First Soft Release and New Assurance Colony for the Bolson Tortoise
Dr. Paul Gibbons of the Turtle Conservancy joined our conservation partners at Turner Endangered Species Fund (TESF) on the Ladder Ranch in New Mexico to help complete the construction of the soft release pen and perform the first release of captive-born Bolson Tortoises in the United States. “Twelve thousand years in the making, with most of the work in the last 8 years,” announced TESF lead tortoise biologist, Dr. Chris Weise as she placed a radiotagged, captive-born tortoise gently into its soft-release pen. These tortoises are the first to walk in this area since they disappeared somewhere between 10 and 15 thousand years ago. The Bolson Tortoise was extirpated north of the Rio Grande by human-influenced habitat fragmentation, degradation, and loss, as well as human predation. The Conservancy and TESF are collaborating on a trans-national effort to protect this tortoise from extinction, which will include reintroducing the species in key locations of its former range in the United States. The TESF has established a robust assurance colony at the Armendaris Ranch in New Mexico, including many hundreds of offspring raised under semi-wild conditions. The time has come to surmount the legal hurdles and establish independent, free-living, self-sustaining Bolson Tortoise populations throughout the Chihuahuan Desert from Arizona through New Mexico and into south Texas, where they belong.

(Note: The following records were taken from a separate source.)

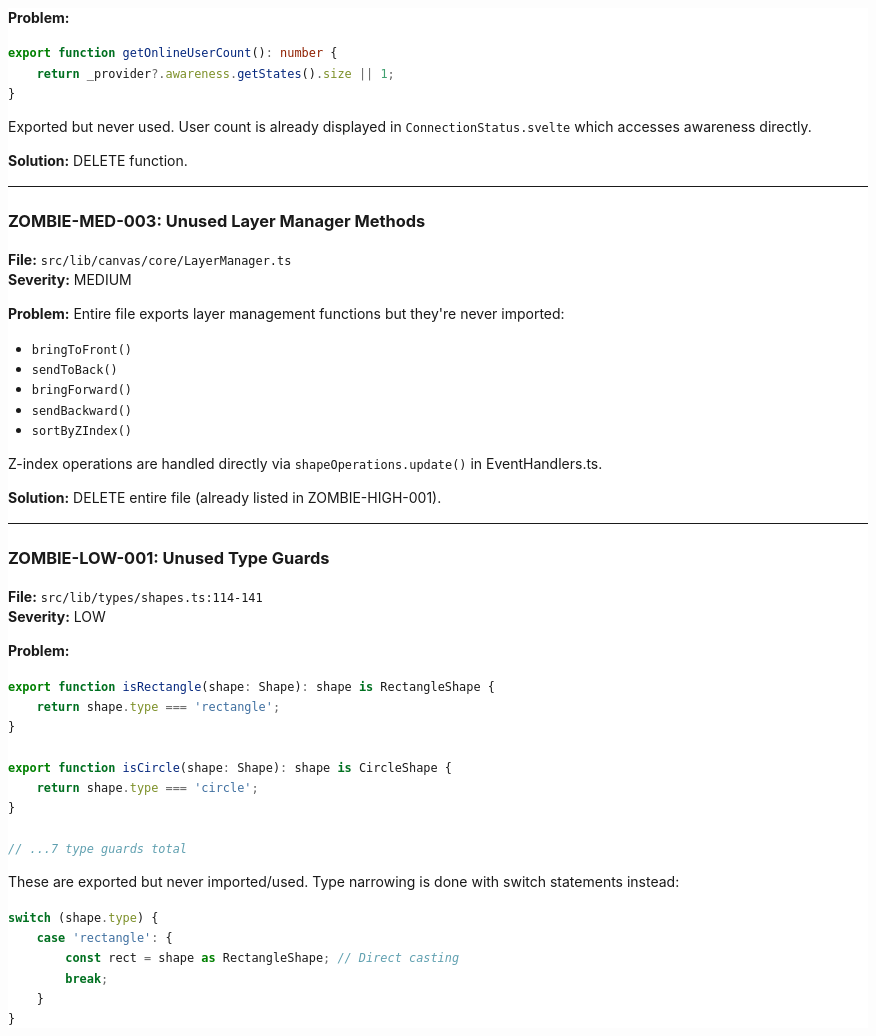 **Problem:**
```typescript
export function getOnlineUserCount(): number {
    return _provider?.awareness.getStates().size || 1;
}
```

Exported but never used. User count is already displayed in `ConnectionStatus.svelte` which accesses awareness directly.

**Solution:** DELETE function.

---

### ZOMBIE-MED-003: Unused Layer Manager Methods
**File:** `src/lib/canvas/core/LayerManager.ts`  
**Severity:** MEDIUM

**Problem:** Entire file exports layer management functions but they're never imported:
- `bringToFront()`
- `sendToBack()`
- `bringForward()`
- `sendBackward()`
- `sortByZIndex()`

Z-index operations are handled directly via `shapeOperations.update()` in EventHandlers.ts.

**Solution:** DELETE entire file (already listed in ZOMBIE-HIGH-001).

---

### ZOMBIE-LOW-001: Unused Type Guards
**File:** `src/lib/types/shapes.ts:114-141`  
**Severity:** LOW

**Problem:**
```typescript
export function isRectangle(shape: Shape): shape is RectangleShape {
    return shape.type === 'rectangle';
}

export function isCircle(shape: Shape): shape is CircleShape {
    return shape.type === 'circle';
}

// ...7 type guards total
```

These are exported but never imported/used. Type narrowing is done with switch statements instead:
```typescript
switch (shape.type) {
    case 'rectangle': {
        const rect = shape as RectangleShape; // Direct casting
        break;
    }
}
```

Following this historic event, Dr. Gibbons carried back to Ojai the first legal Bolson Tortoises to enter California in nearly half a century. “These captive-born tortoises are the foundation upon which the Turtle Conservancy will build an additional assurance colony to provide a last line of defense against extinction for this amazing American creature,” said Dr. Gibbons. In addition to the Turner Ranches, the network of Bolson Tortoise assurance colonies includes the El Paso Zoo in Texas and The Living Desert Zoo and Gardens in Carlsbad, New Mexico.